WHAT IS REQUIRED → Give back exactly the lines of the material below, starting with the line with "X778Y2832D02*" and going on through the line with "X784Y1705D02*".
━━━━━━━━━━
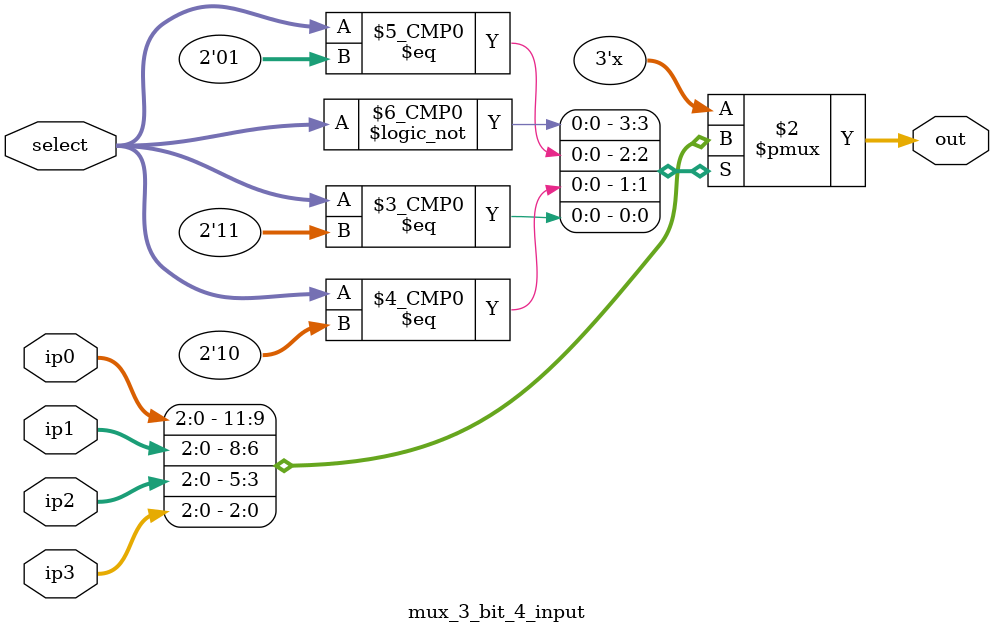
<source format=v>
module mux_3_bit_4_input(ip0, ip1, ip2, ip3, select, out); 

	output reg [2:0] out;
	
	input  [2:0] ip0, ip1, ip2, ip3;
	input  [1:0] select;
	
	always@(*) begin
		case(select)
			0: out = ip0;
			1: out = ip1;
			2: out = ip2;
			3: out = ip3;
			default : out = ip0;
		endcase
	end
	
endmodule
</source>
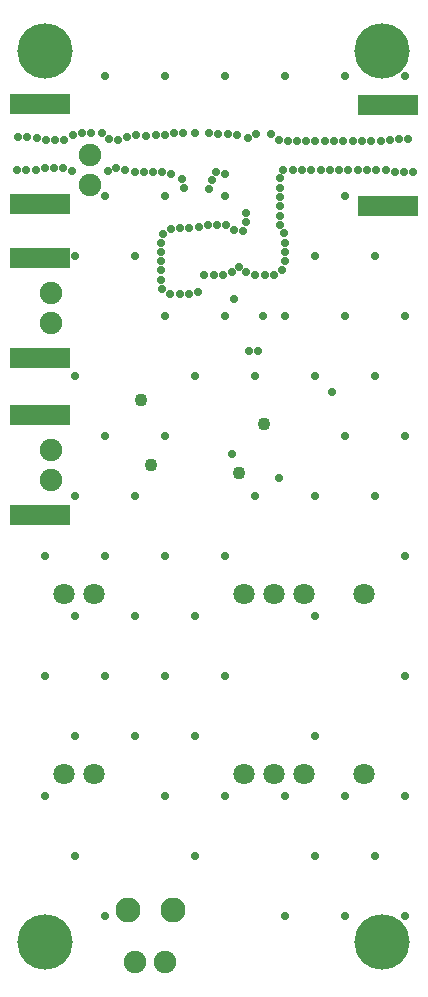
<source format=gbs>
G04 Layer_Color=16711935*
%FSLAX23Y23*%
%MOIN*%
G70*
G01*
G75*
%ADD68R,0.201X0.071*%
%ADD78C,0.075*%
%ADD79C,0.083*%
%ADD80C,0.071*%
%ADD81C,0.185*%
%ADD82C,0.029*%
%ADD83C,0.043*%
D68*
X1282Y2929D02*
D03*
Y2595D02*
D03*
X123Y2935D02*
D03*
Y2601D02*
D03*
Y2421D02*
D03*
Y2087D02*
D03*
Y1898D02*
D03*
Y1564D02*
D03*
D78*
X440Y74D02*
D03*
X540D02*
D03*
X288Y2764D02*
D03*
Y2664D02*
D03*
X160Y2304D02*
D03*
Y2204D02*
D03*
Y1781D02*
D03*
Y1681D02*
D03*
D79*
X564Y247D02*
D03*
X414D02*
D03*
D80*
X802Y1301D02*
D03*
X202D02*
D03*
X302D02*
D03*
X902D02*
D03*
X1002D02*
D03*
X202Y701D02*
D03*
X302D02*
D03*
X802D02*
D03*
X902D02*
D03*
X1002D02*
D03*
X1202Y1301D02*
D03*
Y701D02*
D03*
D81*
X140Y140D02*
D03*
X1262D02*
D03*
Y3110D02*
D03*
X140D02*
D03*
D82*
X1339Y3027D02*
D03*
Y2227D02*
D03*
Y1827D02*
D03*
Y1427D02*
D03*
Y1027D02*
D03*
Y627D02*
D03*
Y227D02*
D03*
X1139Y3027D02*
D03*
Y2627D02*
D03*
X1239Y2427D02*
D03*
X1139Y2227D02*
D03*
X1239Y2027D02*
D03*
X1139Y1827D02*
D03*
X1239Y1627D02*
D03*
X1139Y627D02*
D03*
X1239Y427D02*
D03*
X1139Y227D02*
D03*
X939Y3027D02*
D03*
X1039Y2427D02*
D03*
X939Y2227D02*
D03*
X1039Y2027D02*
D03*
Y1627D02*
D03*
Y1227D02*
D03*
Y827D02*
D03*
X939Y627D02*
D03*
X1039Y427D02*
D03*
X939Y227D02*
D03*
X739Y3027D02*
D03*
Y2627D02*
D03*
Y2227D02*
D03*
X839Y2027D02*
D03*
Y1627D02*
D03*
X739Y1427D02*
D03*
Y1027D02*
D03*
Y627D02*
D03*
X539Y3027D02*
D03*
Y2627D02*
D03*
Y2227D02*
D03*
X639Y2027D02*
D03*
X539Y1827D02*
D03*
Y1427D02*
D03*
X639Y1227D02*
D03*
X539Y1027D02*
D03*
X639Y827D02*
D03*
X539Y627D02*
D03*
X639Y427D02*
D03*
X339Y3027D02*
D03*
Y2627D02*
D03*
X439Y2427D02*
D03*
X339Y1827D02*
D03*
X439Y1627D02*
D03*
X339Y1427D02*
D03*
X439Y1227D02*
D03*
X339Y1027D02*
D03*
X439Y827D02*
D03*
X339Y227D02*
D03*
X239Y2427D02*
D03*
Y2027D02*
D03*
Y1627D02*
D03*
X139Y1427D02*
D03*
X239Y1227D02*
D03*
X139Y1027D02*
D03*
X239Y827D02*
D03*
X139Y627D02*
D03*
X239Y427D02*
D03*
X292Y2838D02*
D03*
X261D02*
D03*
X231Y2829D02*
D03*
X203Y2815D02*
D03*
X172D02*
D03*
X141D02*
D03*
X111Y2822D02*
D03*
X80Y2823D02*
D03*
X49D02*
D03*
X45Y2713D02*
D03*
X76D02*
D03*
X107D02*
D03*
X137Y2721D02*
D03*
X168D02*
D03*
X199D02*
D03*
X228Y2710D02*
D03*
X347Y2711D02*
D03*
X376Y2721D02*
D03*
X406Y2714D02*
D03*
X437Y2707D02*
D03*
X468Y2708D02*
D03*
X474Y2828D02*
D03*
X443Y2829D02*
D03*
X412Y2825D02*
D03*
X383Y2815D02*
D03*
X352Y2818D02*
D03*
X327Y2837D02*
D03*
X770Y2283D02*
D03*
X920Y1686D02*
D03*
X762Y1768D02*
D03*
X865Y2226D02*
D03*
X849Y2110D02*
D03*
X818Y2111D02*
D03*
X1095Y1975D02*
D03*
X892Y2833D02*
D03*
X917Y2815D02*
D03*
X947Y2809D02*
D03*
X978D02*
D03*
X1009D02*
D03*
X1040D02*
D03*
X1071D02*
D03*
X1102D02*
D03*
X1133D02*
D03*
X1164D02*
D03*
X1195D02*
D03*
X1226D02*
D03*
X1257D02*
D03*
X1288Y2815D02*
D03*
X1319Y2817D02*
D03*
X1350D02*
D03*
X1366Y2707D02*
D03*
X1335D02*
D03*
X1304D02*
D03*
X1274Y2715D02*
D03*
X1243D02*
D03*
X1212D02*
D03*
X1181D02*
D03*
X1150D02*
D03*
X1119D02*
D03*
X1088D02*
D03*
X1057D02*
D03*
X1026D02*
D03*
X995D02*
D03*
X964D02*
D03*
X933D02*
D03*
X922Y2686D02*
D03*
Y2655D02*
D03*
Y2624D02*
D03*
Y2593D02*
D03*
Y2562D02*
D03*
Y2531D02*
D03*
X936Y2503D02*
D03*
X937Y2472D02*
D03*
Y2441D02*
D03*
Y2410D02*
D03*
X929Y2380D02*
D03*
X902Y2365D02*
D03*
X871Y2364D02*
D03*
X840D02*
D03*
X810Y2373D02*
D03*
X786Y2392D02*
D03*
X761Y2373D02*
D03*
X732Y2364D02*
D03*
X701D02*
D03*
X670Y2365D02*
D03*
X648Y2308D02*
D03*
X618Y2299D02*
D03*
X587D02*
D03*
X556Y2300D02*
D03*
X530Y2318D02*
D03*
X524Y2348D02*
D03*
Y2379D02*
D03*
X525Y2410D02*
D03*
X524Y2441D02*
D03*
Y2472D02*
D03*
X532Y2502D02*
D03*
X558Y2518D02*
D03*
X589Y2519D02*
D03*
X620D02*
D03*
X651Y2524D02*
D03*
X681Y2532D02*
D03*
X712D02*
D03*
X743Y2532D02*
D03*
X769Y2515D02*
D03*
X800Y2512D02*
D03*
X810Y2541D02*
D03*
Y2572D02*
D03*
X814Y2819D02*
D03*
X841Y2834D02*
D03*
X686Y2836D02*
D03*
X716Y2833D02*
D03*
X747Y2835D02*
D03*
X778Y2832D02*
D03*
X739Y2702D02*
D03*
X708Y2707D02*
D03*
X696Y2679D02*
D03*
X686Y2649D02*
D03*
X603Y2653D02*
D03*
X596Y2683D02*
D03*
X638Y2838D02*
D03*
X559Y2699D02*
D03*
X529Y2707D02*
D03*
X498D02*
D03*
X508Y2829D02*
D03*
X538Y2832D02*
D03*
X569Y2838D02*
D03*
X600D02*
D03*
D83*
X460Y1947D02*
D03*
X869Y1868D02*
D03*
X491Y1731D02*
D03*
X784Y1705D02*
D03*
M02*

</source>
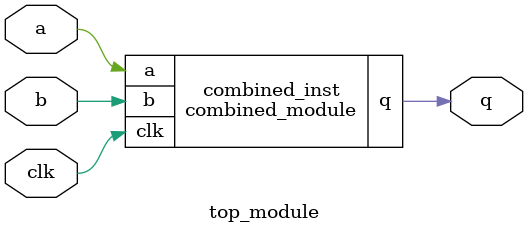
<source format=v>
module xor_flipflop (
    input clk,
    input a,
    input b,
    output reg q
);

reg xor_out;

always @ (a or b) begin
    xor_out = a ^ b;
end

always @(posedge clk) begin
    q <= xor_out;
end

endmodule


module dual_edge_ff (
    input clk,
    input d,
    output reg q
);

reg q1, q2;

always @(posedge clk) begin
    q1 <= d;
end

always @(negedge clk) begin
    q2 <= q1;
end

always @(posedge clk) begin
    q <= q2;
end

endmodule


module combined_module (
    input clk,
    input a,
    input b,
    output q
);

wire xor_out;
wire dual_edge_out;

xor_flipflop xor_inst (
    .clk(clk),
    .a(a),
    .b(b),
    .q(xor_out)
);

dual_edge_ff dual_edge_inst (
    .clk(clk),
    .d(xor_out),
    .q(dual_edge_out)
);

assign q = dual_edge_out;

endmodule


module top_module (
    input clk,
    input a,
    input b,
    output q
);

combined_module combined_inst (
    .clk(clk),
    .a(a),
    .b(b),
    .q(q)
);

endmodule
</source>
━━━━━━━━━━
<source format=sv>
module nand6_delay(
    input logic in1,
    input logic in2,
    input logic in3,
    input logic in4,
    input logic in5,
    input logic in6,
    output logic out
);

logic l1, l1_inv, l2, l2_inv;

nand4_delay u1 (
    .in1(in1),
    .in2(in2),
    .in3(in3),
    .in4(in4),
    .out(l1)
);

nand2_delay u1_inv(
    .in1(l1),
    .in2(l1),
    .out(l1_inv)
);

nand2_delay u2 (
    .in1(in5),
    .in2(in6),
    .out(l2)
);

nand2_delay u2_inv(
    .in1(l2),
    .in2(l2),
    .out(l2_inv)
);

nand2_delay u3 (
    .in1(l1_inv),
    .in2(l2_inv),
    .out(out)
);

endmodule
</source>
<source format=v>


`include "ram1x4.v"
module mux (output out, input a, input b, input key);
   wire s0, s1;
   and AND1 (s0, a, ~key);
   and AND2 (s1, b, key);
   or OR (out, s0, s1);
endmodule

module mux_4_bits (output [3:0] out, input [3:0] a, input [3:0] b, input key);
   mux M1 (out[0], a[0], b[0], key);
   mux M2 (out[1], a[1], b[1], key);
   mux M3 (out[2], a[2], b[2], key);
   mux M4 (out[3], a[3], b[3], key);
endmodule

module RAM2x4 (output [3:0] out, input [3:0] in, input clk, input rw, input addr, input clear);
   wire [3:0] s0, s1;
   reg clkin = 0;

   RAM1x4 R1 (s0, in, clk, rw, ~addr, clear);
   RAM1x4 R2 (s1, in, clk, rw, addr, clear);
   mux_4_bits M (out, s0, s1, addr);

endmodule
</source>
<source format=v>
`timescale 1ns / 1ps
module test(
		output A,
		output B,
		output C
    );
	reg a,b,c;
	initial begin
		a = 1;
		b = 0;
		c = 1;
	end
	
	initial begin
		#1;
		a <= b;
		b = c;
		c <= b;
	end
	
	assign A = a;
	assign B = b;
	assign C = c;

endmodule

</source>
━━━━━━━━━━
EXPECTED OUTPUT →
X778Y2832D02*
D03*
X739Y2702D02*
D03*
X708Y2707D02*
D03*
X696Y2679D02*
D03*
X686Y2649D02*
D03*
X603Y2653D02*
D03*
X596Y2683D02*
D03*
X638Y2838D02*
D03*
X559Y2699D02*
D03*
X529Y2707D02*
D03*
X498D02*
D03*
X508Y2829D02*
D03*
X538Y2832D02*
D03*
X569Y2838D02*
D03*
X600D02*
D03*
D83*
X460Y1947D02*
D03*
X869Y1868D02*
D03*
X491Y1731D02*
D03*
X784Y1705D02*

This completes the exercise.